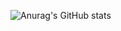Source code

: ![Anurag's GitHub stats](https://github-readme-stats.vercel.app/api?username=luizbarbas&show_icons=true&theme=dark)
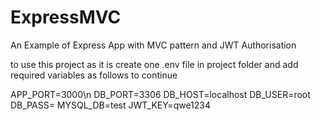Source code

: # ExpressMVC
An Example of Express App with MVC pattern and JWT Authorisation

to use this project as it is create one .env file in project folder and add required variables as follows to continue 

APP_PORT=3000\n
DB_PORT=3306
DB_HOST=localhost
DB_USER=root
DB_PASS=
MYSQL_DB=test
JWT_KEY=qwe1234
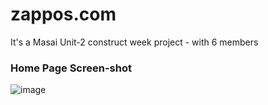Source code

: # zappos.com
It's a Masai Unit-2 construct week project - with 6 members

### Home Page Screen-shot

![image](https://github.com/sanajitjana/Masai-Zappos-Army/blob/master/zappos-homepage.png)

---

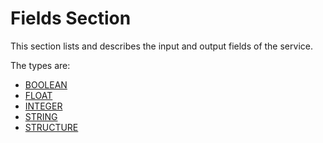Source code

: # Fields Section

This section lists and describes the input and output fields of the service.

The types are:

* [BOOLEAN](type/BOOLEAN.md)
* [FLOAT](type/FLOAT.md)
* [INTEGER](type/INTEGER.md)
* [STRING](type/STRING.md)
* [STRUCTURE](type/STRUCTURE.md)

▸ **Goal of the exercise**
Each line holding the word "Masai" must be pulled from the records.

▸ **Response**
It's a Masai Unit-2 construct week project - with 6 members
![image](https://github.com/sanajitjana/Masai-Zappos-Army/blob/master/zappos-homepage.png)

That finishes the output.